• What to produce: Return exactly the span that opens with the line containing "[582,162,619,172] Brows ->" and closes with the final line of the records, both included.

• Exercise material:
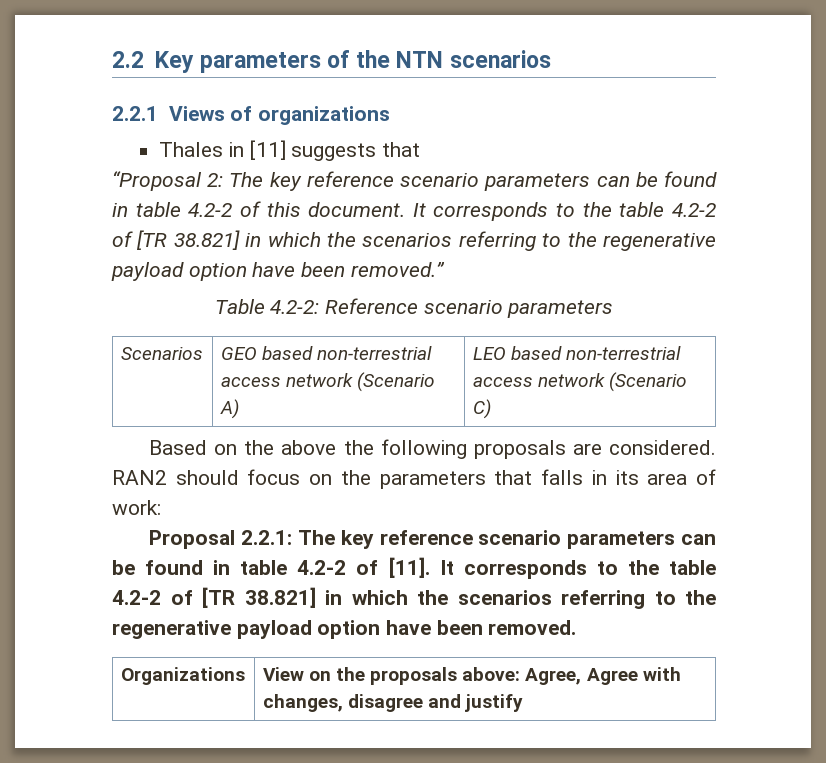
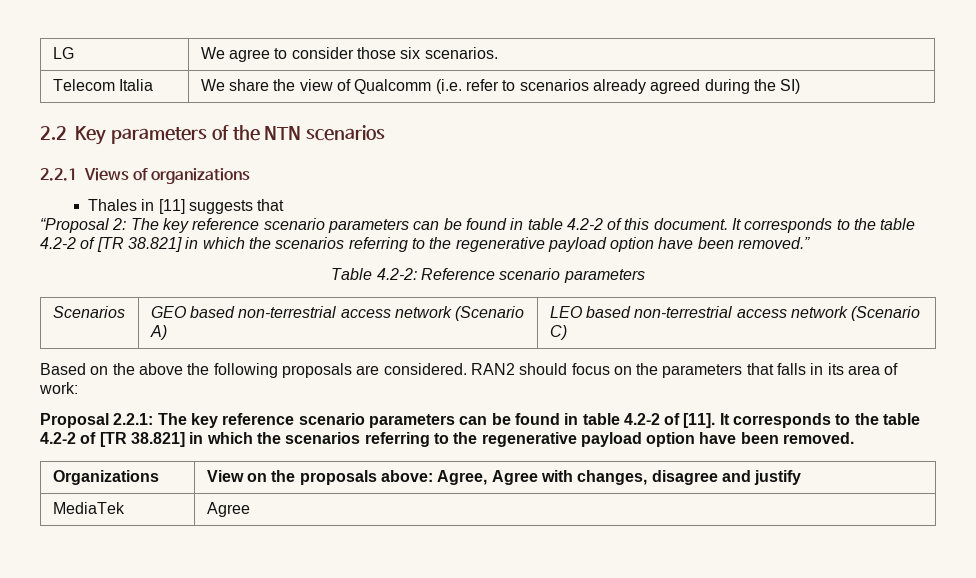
(112, 59) none -> [52,47,74,59] [200,47,498,62] [52,79,154,91] [200,79,801,94] LG | We agree to consider those six scenarios. // Telecom Italia | We share the view of Qualcomm (i.e. refer to scenarios already agreed during the SI) //
(524, 703) none -> [52,502,125,514] [206,502,250,517] // MediaTek | Agree

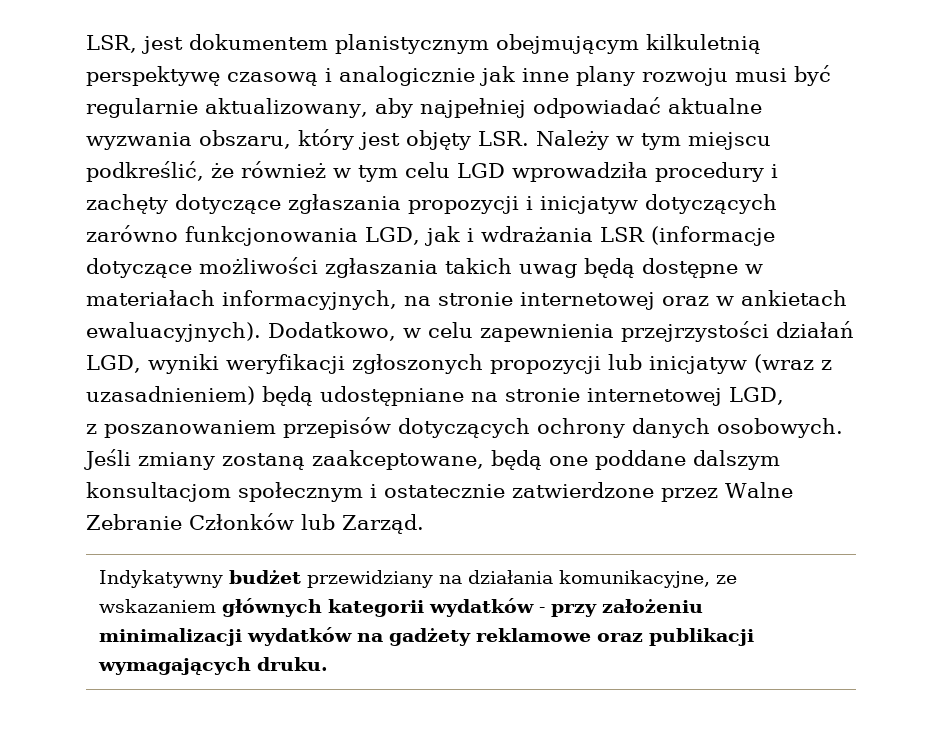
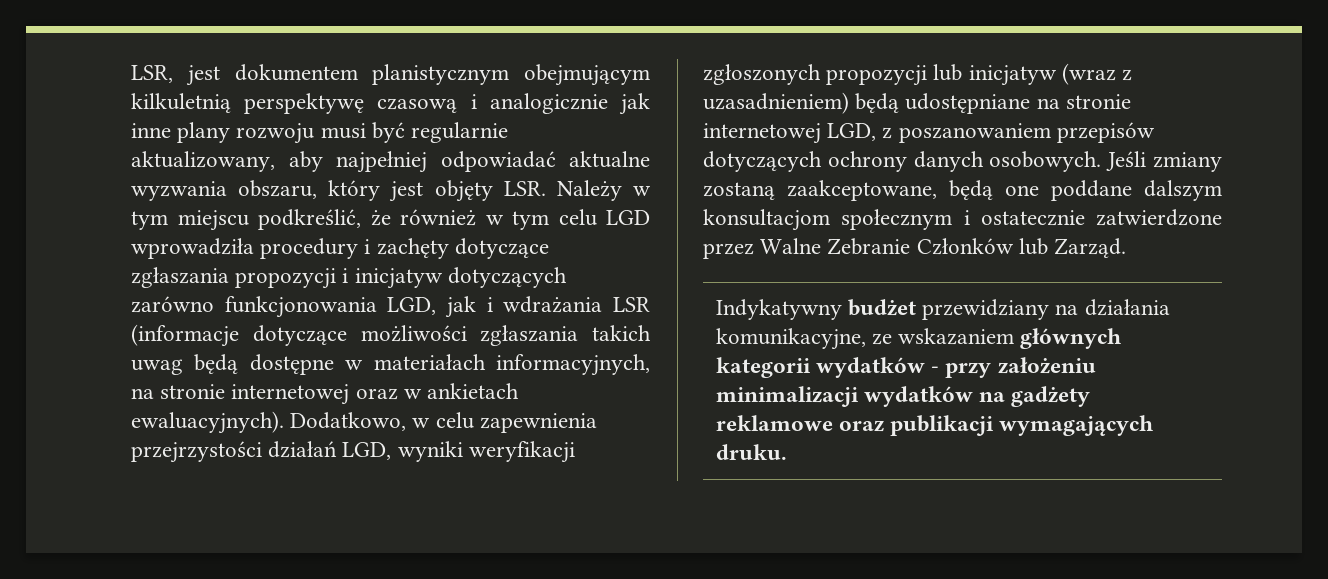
(784, 396) // -> (877, 132) none

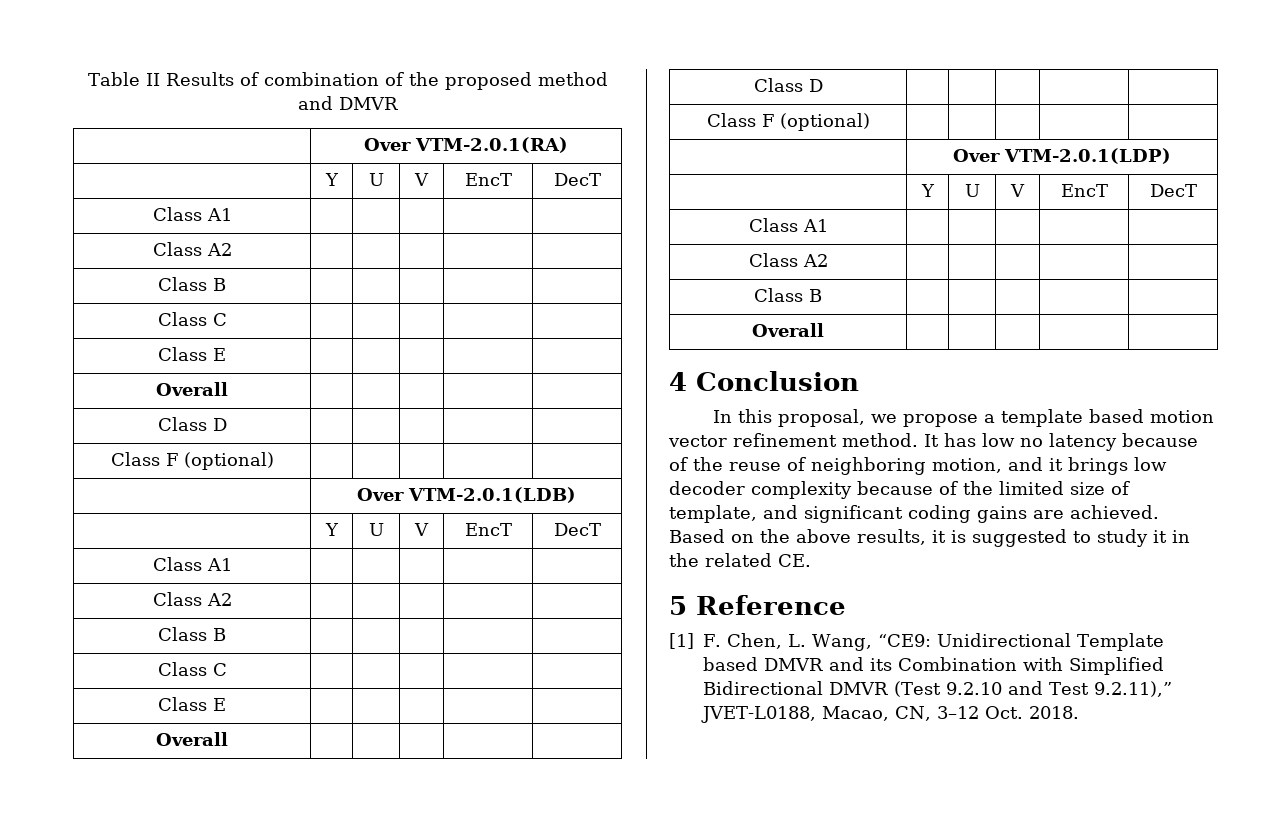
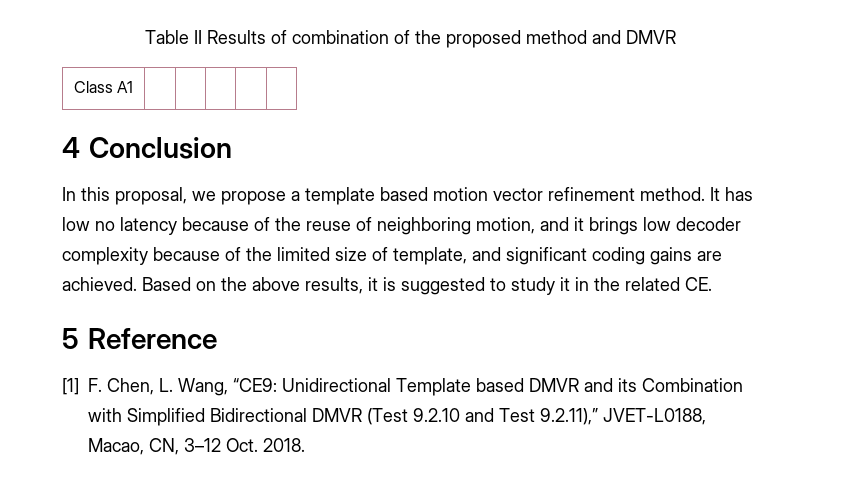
[364,137,568,153] [324,173,339,186] [368,173,384,186] [414,173,429,186] [464,173,512,186] [553,173,601,186] [152,207,232,221] [152,242,232,256] [158,277,227,291] [157,312,227,326] [158,347,227,361] [156,382,228,396] [157,417,227,431] [110,452,274,470] [356,487,576,503] [324,523,339,536] [368,523,384,536] [414,523,429,536] [464,523,512,536] [553,523,601,536] [152,557,232,571] [152,592,232,606] [158,627,227,641] [157,662,227,676] [158,697,227,711] [156,732,228,746] [753,78,823,92] [706,113,870,131] [953,148,1171,164] [920,184,935,197] [964,184,980,197] [1010,184,1025,197] [1060,184,1108,197] [1149,184,1197,197] [748,218,828,232] [748,253,828,267] [754,288,822,302] [752,323,824,337] | Over VTM-2.0.1(RA) // | Y | U | V | EncT | DecT // Class A1 | | | | | // Class A2 | | | | | // Class B | | | | | // Class C | | | | | // Class E | | | | | // Overall | | | | | // Class D | | | | | // Class F (optional) | | | | | // | Over VTM-2.0.1(LDB) // | Y | U | V | EncT | DecT // Class A1 | | | | | // Class A2 | | | | | // Class B | | | | | // Class C | | | | | // Class E | | | | | // Overall | | | | | // Class D | | | | | // Class F (optional) | | | | | // | Over VTM-2.0.1(LDP) // | Y | U | V | EncT | DecT // Class A1 | | | | | // Class A2 | | | | | // Class B | | | | | // Overall -> [73,81,134,93] Class A1

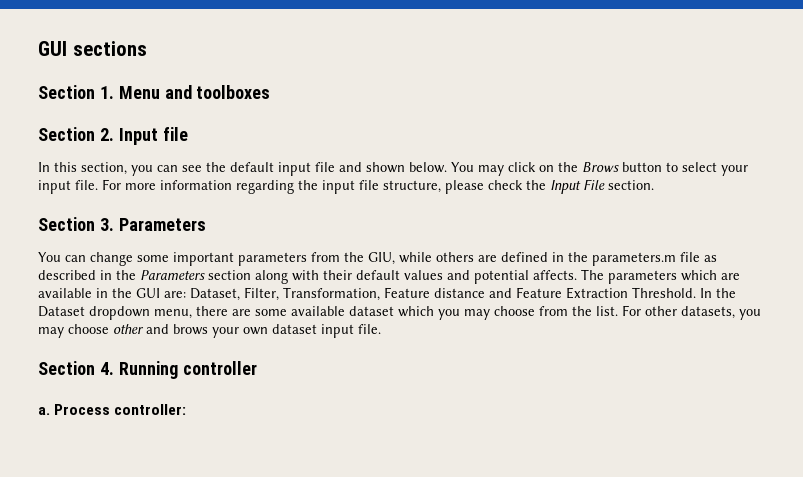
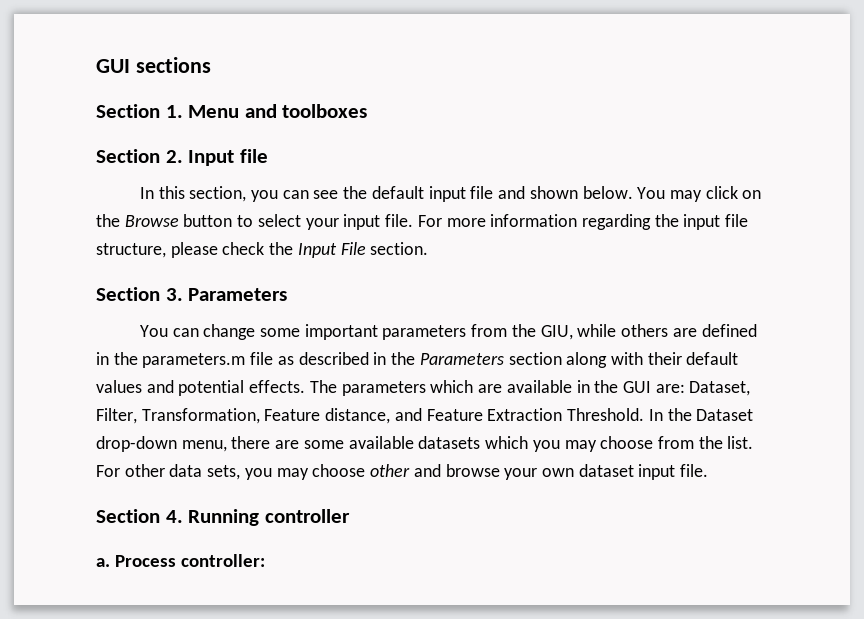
[582,162,619,172] Brows -> [124,215,179,227] Browse
[533,270,577,280] affects. -> [249,380,306,393] effects.
[434,288,485,298] distance -> [325,408,391,424] distance,
[89,306,150,320] dropdown -> [96,436,177,452] drop-down
[349,306,394,316] dataset -> [418,436,481,449] datasets
[681,306,735,319] datasets, -> [169,464,241,480] data sets,
[173,324,208,335] brows -> [445,464,500,477] browse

• Response below:
[582,162,619,172] Brows -> [124,215,179,227] Browse
[533,270,577,280] affects. -> [249,380,306,393] effects.
[434,288,485,298] distance -> [325,408,391,424] distance,
[89,306,150,320] dropdown -> [96,436,177,452] drop-down
[349,306,394,316] dataset -> [418,436,481,449] datasets
[681,306,735,319] datasets, -> [169,464,241,480] data sets,
[173,324,208,335] brows -> [445,464,500,477] browse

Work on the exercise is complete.